No  lo ven ustedes? Si todo es cuestión de tener un poco de paciencia y saber esperar. Apaciguados los ánimos del decretazo arzobispal, sabíamos que poco podía faltar para que fuera tomando cuerpo el tradicional cuaresmazo anual; cuaresmazo, eso sí, ciertamente descafeinado por tener un origen externo-municipal y no interno, que es lo que verdaderamente agita y acrecienta los ánimos de los cofrades en estos días de vísperas. Ya ven que, cuando menos te lo esperas, de repente salta alguien con ganas de justificar el sueldo de sus últimos cuatro años y se le ocurre proponer, en pleno periodo preelectoral, que estaría bien eso de acotar determinados espacios en la Magdalena y la Puerta Jerez para ubicar sillas gratuitas destinadas a "personas con movilidad reducida, algún tipo de discapacidad y ancianos". Tan magna idea por rentabilizar el espectáculo turístico que crean estas asociaciones, que solo "en determinados casos realizan una meritoria tarea ante problemas sociales" (Véase la sección de la nueva página web del Ayuntamiento), estaría bien siempre y cuando a uno no le diera por pensar más de la cuenta.
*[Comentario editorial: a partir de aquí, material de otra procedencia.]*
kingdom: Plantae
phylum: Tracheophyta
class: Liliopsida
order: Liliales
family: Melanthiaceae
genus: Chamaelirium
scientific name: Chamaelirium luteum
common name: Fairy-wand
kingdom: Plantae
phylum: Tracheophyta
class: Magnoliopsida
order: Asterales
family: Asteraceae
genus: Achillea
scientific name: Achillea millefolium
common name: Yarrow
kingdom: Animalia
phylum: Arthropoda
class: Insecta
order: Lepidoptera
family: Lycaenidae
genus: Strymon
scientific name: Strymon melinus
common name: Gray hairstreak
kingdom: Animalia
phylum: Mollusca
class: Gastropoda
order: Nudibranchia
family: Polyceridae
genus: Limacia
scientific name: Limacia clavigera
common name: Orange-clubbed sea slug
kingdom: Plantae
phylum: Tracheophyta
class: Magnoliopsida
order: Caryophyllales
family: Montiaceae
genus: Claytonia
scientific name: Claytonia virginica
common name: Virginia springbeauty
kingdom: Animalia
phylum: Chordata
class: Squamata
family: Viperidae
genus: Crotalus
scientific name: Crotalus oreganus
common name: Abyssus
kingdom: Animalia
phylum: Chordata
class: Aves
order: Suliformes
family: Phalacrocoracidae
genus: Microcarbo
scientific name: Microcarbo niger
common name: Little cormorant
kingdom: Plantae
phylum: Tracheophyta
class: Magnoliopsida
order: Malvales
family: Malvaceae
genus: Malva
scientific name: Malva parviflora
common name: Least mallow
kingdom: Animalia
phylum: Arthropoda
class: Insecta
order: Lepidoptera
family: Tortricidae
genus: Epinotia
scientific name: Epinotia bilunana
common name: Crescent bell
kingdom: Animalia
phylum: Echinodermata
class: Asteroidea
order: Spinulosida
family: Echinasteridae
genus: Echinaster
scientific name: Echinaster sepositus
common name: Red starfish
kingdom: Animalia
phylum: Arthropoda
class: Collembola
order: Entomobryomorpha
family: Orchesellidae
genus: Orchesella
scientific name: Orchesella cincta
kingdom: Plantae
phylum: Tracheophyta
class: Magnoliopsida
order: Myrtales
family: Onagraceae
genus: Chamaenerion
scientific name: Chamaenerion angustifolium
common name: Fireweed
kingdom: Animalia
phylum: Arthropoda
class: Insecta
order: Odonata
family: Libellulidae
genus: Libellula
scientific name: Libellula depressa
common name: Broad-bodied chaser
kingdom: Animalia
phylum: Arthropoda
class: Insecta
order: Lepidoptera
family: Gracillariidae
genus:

Así, atendiendo a que esas sillas se van a distribuir sin tener en consideración la capacidad económica de los destinatarios, a uno le da por imaginar por ejemplo en qué puede estar pensando en estos momentos aquella persona discapacitada que, con más o menos recortes en su economía diaria, hace ingentes esfuerzos por sacar todos los años un sitio en la carrera oficial.

Pero es que además tengo que confesarles que me pica enormemente la curiosidad por ver qué criterio es el que se va a seguir para catalogar a una persona como "discapacitada", y por tanto beneficiaria de esas sillas, pues nadie dentro del halo de improvisación que impregna la iniciativa se ha atrevido hasta el momento a especificar qué sistema se va a establecer para llevar a cabo el reparto. ¿El mudo de Triana tendrá reservado su asiento como discapacitado? ¿Será la embarazada catalogada de persona con movilidad reducida?. No me negarán ustedes que, tal y como está explicado, esos espacios suenan ahora mismo a reclamo de privilegios para reptiles y recomendados varios. Y si no al tiempo, que más de un primo del presidente de la asociación de vecinos o del delegado de distrito se dejará asomar por estos lares.

¿Y cómo llegarán esas personas discapacitadas a la Magdalena en pleno trajín de la bulla? ¿Y qué tendrán pensado hacer para amenizar a los beneficiarios entre pase y pase de las Cofradías? ¿Esperarán acaso que las Imágenes obren el milagro de rehabilitar a los discapacitados para que sanados marchen a correr por medio del gentío?. Nada, nada… dudas fueras, la improvisación al poder y sillas para todos. ¿Qué las calles deben seguir siendo lugares abiertos y expeditos para el tránsito de ciudadanos? Nada, nada. Pan y circo para que el electorado se divierta y si es gratis mejor que mejor.